### Problem description
Return each line of the data below that contains the string "Example", treating uppercase and lowercase letters as distinct.

───── Supplied material ─────

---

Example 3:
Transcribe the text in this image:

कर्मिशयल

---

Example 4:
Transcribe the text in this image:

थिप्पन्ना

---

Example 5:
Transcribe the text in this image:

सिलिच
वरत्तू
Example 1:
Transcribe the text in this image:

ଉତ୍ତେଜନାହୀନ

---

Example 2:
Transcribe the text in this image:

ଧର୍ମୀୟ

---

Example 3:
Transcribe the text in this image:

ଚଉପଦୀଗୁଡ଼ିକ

─────

### Task answer
Example 3:
Example 4:
Example 5:
Example 1:
Example 2:
Example 3:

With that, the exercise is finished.